Jason Howmans

animation and the web

Moore’s Law tells us that the size of computer chips gets exponentially smaller while at the same time getting exponentially cheaper over time. This concept of accelerating change can be applied to technology as a whole. With this being the case, how can we — the people working inside the technology industry — have any chance of keeping up to date with the constant changes to our toolkit?

For me at least, it’s becoming close to impossible to keep up with the race without spending most of the day reading about it all, so I’ve adopted a new strategy: only pursue what sounds the most exciting. The other stuff can wait.

hello web animation api

One of the things that I’m very excited about at the moment is the Web Animation API, and what it will mean for the ways we interpret, and interact with, the web. There’s a lot of content out there about how the API works, so instead in this article I’m going to talk about what this technology will enable us to do in the future, and how it will be good for the users of the things we make.

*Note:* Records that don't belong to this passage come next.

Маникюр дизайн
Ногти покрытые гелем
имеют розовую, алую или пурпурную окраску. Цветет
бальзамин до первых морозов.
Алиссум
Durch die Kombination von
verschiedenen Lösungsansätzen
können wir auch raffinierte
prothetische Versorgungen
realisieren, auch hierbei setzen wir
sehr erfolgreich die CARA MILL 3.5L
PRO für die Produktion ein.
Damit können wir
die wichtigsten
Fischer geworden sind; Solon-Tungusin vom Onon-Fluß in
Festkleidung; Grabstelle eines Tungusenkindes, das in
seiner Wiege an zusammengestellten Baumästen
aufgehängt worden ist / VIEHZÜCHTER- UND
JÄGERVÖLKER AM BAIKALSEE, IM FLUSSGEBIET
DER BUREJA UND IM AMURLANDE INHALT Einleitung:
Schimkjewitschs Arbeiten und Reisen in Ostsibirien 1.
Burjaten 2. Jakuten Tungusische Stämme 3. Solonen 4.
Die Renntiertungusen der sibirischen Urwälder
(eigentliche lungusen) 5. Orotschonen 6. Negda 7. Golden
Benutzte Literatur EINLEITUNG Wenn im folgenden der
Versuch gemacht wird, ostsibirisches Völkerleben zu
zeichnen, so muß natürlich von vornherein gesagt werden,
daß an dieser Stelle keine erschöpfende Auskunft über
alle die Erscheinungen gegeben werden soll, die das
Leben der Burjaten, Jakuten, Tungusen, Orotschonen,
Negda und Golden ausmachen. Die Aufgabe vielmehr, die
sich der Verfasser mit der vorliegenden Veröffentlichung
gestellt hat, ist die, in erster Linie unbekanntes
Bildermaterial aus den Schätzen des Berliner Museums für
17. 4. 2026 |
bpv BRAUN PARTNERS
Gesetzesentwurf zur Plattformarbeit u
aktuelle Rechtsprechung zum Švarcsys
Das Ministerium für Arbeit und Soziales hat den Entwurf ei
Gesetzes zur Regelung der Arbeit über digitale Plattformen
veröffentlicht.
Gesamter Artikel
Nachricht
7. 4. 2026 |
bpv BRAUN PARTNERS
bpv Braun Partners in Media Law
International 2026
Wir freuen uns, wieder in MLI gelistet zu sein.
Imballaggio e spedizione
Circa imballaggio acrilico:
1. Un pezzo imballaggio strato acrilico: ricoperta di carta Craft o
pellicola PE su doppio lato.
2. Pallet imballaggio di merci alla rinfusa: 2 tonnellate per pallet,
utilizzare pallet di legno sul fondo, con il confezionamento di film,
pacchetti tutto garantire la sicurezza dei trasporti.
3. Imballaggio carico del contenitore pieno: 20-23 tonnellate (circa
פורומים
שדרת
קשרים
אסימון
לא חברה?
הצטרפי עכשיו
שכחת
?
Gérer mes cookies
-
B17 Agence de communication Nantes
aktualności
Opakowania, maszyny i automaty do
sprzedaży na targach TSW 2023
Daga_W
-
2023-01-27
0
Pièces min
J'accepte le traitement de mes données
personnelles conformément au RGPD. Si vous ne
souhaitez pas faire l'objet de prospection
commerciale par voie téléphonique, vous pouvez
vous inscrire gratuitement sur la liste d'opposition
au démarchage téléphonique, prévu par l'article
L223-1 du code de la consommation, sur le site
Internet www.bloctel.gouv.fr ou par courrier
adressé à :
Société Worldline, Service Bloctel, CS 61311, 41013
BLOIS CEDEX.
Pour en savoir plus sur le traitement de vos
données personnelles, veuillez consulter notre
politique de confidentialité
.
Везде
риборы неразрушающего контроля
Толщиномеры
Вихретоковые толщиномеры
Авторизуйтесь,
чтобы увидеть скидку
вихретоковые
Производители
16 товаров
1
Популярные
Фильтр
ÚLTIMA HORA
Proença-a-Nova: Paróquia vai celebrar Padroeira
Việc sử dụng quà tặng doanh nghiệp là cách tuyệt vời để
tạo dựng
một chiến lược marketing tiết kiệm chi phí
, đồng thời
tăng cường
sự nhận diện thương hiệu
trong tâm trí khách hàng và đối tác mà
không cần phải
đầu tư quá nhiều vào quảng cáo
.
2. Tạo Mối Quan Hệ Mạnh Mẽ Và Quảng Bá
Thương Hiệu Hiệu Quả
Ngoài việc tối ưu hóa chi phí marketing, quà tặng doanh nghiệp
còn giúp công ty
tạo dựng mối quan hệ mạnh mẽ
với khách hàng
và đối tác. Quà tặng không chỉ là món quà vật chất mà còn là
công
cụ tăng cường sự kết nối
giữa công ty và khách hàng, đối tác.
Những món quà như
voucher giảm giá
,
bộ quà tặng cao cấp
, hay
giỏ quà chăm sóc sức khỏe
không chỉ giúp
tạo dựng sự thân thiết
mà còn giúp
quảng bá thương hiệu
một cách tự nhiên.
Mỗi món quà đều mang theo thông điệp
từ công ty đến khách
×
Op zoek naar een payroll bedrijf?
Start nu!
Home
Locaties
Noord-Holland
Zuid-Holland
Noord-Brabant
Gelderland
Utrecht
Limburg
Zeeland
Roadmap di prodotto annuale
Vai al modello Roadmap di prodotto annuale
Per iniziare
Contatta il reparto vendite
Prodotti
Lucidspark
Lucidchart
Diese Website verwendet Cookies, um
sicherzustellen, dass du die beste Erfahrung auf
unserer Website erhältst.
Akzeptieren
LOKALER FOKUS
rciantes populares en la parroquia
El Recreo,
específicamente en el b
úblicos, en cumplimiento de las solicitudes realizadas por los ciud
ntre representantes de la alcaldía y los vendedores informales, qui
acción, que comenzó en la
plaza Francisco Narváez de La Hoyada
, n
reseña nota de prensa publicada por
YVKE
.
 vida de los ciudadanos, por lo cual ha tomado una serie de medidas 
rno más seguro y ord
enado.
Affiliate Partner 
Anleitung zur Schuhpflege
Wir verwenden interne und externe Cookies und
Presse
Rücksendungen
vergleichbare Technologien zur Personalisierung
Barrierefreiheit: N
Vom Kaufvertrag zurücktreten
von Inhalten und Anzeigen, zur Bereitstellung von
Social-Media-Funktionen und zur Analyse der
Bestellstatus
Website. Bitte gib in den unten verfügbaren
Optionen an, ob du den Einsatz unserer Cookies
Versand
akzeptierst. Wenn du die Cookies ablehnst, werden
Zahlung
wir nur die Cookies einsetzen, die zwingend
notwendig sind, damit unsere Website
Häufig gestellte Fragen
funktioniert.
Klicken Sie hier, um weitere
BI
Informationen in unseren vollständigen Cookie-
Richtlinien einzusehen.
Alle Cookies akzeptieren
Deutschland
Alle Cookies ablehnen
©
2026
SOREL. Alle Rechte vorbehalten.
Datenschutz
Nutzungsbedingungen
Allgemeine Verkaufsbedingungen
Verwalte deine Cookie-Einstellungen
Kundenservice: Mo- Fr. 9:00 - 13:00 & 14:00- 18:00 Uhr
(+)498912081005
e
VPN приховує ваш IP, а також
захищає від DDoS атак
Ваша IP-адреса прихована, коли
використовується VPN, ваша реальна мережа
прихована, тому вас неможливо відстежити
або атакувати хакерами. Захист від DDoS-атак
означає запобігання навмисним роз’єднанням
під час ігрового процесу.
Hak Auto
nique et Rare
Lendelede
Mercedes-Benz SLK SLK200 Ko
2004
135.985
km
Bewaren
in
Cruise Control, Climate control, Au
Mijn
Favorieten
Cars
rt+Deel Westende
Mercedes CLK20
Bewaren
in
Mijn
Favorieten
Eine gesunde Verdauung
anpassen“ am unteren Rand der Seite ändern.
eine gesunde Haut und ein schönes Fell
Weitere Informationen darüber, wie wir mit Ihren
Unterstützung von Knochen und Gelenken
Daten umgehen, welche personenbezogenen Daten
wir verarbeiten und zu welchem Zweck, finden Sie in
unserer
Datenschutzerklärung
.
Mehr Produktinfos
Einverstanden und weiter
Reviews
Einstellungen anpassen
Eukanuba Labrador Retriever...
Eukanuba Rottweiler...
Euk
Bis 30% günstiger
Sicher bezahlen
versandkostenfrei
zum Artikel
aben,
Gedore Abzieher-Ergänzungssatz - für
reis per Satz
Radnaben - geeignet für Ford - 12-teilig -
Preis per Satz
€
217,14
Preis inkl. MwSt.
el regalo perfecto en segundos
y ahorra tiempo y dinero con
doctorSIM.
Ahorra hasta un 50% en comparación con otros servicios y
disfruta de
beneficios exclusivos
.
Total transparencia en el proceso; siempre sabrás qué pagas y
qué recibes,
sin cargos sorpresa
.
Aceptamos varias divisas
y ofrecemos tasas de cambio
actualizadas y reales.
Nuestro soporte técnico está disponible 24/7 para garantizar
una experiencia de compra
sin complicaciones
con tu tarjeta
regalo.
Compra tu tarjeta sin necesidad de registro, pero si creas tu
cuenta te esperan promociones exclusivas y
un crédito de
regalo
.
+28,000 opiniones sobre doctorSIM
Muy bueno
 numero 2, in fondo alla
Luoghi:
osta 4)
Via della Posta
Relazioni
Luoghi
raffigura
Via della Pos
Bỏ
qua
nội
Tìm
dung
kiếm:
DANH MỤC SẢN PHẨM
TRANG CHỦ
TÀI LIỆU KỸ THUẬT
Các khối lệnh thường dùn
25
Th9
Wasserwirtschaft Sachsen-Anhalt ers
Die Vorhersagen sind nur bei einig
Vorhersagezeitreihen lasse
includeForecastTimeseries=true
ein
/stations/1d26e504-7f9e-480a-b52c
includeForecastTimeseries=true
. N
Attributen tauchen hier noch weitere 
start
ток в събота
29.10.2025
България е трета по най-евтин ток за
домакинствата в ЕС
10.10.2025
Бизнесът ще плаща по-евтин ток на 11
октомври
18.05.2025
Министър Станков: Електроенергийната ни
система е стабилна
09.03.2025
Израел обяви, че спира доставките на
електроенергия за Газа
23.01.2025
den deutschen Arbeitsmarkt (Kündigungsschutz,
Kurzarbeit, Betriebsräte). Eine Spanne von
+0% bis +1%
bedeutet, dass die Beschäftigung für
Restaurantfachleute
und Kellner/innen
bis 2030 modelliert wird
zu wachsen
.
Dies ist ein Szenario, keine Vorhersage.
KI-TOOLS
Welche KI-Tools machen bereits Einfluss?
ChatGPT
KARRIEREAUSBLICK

If you’ve never heard of the Web Animation API, I encourage you to read this excellent article over on Smashing Magazine. It’s quite a long one, but it explains the overall philosophy behind the API, as well as example use cases.

Designers who use the current methodology for creating and controlling web animations have been bound by the cumbersomeness of using CSS keyframe animations combined with Javascript, which feels like a hack approach. The Web Animation API will make this approach obsolete. It already outperforms CSS keyframe animation, it has support for motion paths, post-animation callbacks, it integrates with SVG, and it feels… natural.

looking ahead

Looking into the future of this technology is where things get really interesting. Think about the movement we’ve seen in the native app marketplace with UI animations. What some people don’t realise is that animations aren’t just an aesthetic component, but a UX component also. They can help provide context and a state of position inside an application. They can also be used to make things feel amazing to use.

Now imagine what will happen when this level of animation control meets the web. Like anything that meets the web, it will explode. We will see all of the great animation UI concepts from native applications applied to the web, and the nature of the web being a more adaptive and transient medium than native apps will surely create an environment for great leaps in innovation. I personally am looking forward to the times ahead.

how can I use this now?

The Web Animation API is a W3C specification, meaning it’s a standardised spec across all browsers. You can read it here. At the moment you can only use the Web Animation API in Chrome and Firefox nightly builds, and it will be coming to a browser near you soon. In the meantime though, if you want to get stuck in early check out the shim over on GitHub.